忙しすぎて誰も余裕がないんです。他人のことを気遣うことが出来ません。辞めたら悲しいとか寂しいでなくて、自分がきつくなることだけしか考えられません。これは同僚が悪いのではなく環境のせいです。
給料明細も働いている時間と比べて割に合っていません。お互いもう少し余裕があれば相談し合って、給与が少ないこと、そして会社がおかしいことにも気づけたかもしれません。
お前のとこブラックすぎない?
いろいろ我慢してましたが限界がきました。幻覚症状が起きます。寝不足なのか過労なのかは分かりませんが、とても正常に運転できる状態ではありません。
「このままじゃいつか事故を起こして死ぬ」
もう仕事を変えるしか無いと決心しましたが、働きすぎて考える余裕が全然ありません。もう追い込まれて思考回路が焼かれているよう。
「洗脳状態てこういうことなのかな…」
という感覚でした。
心の余裕が無くなり、社会に対する視野が狭くなり、自分の居場所はここしかないと思い込む。仕事を自由に選んでいいという平等に与えられた選択肢を放棄。この状態から抜け出したい。行動を起こさなければ何も変わらない。
こんな思いが頭の中をぐるぐる回っています。
頭の中が混乱している自分がとった行動は、違う運送会社の人達に話を聞くことです。同僚に相談しても何も解決しないので、他の世界を知っている友人です。
その結果分かったことが…
同じ運送業界でも仕事内容も給料も様々だったことです。
求人情報では分からないことがたくさんあります。ですが、実際にその会社で働いている人に聞けば、ブラック度合いも見えてきます。
労働環境が良い会社の特徴
・みんなしっかりとした自分の考えを持って働いている
・会社が不可能な配車、運行をしない
・重大事故を起こさない対策を充分に取っている
いろいろな学びがありました。
「運転手はみんなこれぐらいは働いている」
会社に入社したときに社長が言っていた言葉。これを信じていましたが全くのデタラメ。自分が若かったからごまかせれていたのでしょう。もっと疑うべきだったと後悔はするものの、社長に対しては疑問と怒りを覚え半ば強引に退職しました。

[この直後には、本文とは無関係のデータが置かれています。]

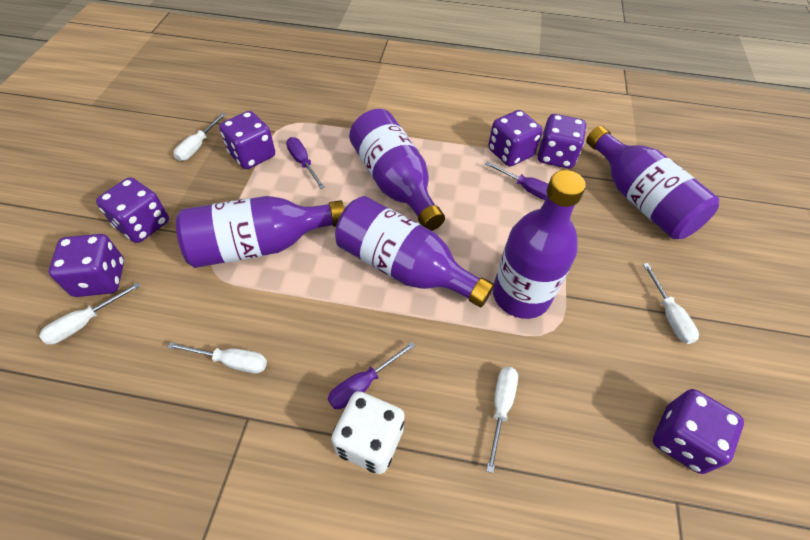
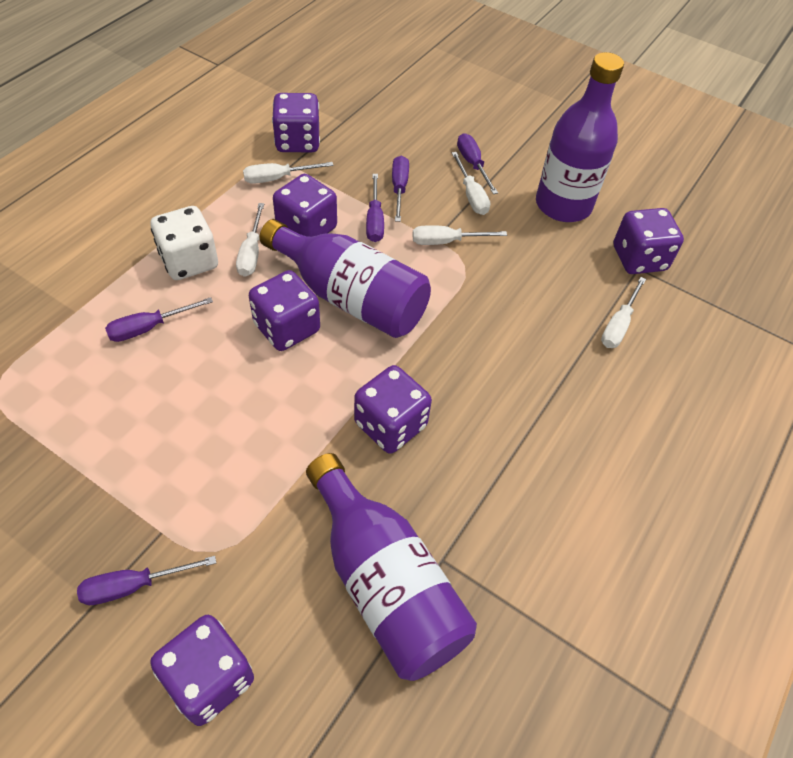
purple bottle: [176,196,344,268] [335,196,494,307] [349,109,445,231] [493,170,586,319] [586,126,719,239] = 5 -> [259,219,431,338] [306,453,477,681] [536,52,624,222] = 3
purple screwdriver: [286,137,325,189] [328,342,415,409] [485,161,548,200] = 3 -> [77,556,216,605] [105,297,213,342] [366,174,384,242] [392,155,409,222] [457,133,498,194] = 5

求人には賞与年1回支給と書いてあったのですが、1回も貰ったことはありませんでした。また退職金支給ともありましたがこれも支払われません。こんな会社辞めてよかった、続ける意味も無い。そう思えるようになったのは、他運送会社で働く友人のおかげです。洗脳から冷めた瞬間です。
即戦力になってほしい
地獄のような日々からやっとの思いで抜け出せたのはいいのですが、このまま無職で収入を絶やすわけにはいきません。
すぐに話に聞いていた別の運送会社へ面接に行きました。過去の出来事が夢に出てくるほどトラウマになっており、またドライバーになることに少なからず抵抗があったのは事実です。
ただ、あれより地獄になることは無いだろう。
底辺を知った安心感はありました。
また、ブラック会社に勤務していた分、運送に対する仕事の経験は豊富にあります。悪いことだけでなくプラスだったこともたくさんあります。その中で、会社規模も大きく労働時間、運行規則も守っている運送会社で働きたいという気持ちになりました。
「ぜひうちで即戦力になってほしい」
私の経験と熱意が届きました。
「良かったー!!!」
と妻が泣いて喜んだ光景は今でも脳裏に焼き付いています。
一人で子供を二人抱える生活、想像以上に大変で寂しかったのだと思います。さらには過酷な仕事のため、もしかすると事故を起こして死んでしまう可能性すらあったわけです。不安で眠れなかったのは自分だけでは無かったのです。
最後に
結果的にいうと自分は転職に成功しました。
給与は決して多くないが前の会社と同じくらい。そして業務時間は半分になりました。今の社長に当時の運行スケジュールを話すと、やばすぎてびっくりしていましたね。そして同じ運送会社として恥、そこまで言っていました。それだけ過酷だったのですね。
そして、聞いていたとおり無理な運行もありません。過酷な業務、命の危険から救われました。休日にショッピングしたり、家事にも参加できたり、家族サービスも充実できるようになりました。一番嬉しいのは子供の成長を見れることですかね。最高の幸せです。
悩んでいる人は勇気を出して欲しい。特に運送業は人の命も関わります。自分だけでなく誰かを巻き込むこともあります。そんな事故を起こせば一生取り返しの付かないことになります。
今すぐ辞めた方が良いとは言いません。他運送会社で働く人に話を聞くだけでいいです。自分の会社が正しいのか?間違っているのか?忙しすぎるとその判断がつきません。一番怖いのは思考停止状態です。
運転は一人でやるものですが、相談は一人では出来ません。ドライバーは横のつながりも強いです。決して殻にこもらないでください。